Martin Ako Assomo

Personal information
- Full name: Martin Loïc Ako Assomo
- Date of birth: 12 December 1999 (age 25)
- Place of birth: Ebolowa, Cameroon
- Position: Midfielder

Team information
- Current team: APEJES Academy

Senior career*
- Years: Team / Apps / (Gls)
- 2016: Canon Yaoundé
- 2016–2019: Eding Sport
- 2019–2021: Fortuna Mfou
- 2021: Riga
- 2021–: APEJES Academy

International career
- Cameroon U20 / - / (-)
- 2021–: Cameroon / 9 / (0)

= Martin Ako Assomo =

Cameroonian footballer

Martin Loïc Ako Assomo (born 21 December 1999) is a Cameroonian professional footballer who plays as a winger for APEJES Academy and the Cameroon national football team.

== Club career ==
In March 2021, Assomo signed for Latvian club Riga.
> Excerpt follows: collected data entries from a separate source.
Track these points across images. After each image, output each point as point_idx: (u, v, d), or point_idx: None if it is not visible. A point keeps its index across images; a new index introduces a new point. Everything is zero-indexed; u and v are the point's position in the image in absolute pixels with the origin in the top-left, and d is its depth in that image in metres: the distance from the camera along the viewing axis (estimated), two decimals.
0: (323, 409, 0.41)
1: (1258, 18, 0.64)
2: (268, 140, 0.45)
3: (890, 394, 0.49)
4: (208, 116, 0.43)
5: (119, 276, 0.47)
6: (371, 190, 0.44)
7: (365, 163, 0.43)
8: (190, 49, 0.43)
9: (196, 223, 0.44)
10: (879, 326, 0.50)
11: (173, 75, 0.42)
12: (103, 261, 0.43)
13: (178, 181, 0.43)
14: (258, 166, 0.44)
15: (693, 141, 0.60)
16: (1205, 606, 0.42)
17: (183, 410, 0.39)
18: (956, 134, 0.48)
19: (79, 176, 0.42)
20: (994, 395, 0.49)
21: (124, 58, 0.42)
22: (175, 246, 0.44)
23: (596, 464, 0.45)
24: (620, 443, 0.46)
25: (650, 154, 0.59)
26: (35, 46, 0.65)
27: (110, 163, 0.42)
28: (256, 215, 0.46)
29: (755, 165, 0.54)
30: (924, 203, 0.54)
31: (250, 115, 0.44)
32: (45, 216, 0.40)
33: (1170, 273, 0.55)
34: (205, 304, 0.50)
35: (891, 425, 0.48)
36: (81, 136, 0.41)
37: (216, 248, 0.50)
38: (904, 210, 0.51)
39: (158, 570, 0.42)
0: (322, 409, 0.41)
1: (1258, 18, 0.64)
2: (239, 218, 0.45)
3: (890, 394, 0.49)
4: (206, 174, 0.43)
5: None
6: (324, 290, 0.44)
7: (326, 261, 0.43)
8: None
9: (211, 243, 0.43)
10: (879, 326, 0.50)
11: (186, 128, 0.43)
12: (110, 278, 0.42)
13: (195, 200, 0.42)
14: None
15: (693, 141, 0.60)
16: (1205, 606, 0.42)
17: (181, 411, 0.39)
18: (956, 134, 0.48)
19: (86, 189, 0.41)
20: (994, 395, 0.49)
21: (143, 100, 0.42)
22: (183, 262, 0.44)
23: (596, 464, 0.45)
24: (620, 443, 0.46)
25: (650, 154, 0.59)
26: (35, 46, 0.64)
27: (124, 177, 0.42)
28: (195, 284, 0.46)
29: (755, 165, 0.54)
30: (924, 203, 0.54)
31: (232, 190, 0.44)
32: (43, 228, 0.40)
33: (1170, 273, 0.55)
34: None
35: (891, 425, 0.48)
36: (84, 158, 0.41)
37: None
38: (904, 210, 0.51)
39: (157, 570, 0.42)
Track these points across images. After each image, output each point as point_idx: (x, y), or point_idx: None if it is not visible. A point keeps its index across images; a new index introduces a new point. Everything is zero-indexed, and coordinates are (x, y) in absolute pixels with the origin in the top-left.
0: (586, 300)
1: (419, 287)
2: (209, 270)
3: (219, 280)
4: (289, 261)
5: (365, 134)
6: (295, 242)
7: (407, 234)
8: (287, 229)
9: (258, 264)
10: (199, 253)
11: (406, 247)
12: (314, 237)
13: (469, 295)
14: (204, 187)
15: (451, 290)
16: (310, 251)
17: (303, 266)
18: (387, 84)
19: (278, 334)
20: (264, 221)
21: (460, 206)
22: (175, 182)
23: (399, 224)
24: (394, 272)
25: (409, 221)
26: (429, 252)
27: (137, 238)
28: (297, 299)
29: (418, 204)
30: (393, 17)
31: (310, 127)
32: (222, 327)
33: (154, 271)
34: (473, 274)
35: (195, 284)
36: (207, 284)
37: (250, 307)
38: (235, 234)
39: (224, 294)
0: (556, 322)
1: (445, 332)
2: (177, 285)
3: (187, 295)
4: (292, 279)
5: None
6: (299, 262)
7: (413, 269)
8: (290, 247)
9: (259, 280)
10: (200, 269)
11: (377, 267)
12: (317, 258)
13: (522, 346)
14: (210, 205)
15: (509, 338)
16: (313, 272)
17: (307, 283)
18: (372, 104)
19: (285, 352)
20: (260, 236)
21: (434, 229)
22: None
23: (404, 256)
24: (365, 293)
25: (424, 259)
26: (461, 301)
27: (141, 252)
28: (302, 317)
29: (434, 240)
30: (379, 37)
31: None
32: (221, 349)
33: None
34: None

He moved back to AS Fortuna in June 2021. On 8 July 2021, he scored a brace against his former club Eding Sport, to grant Fortuna a 4–0 victory.

== International career ==
He debuted with the senior Cameroon national team in a goalless draw friendly match against Nigeria on 8 June 2021, coming on in the 81st minute for James Léa Siliki. He also made the final 33 man squad and competed for Cameroon during the 2020 African Nations Championship.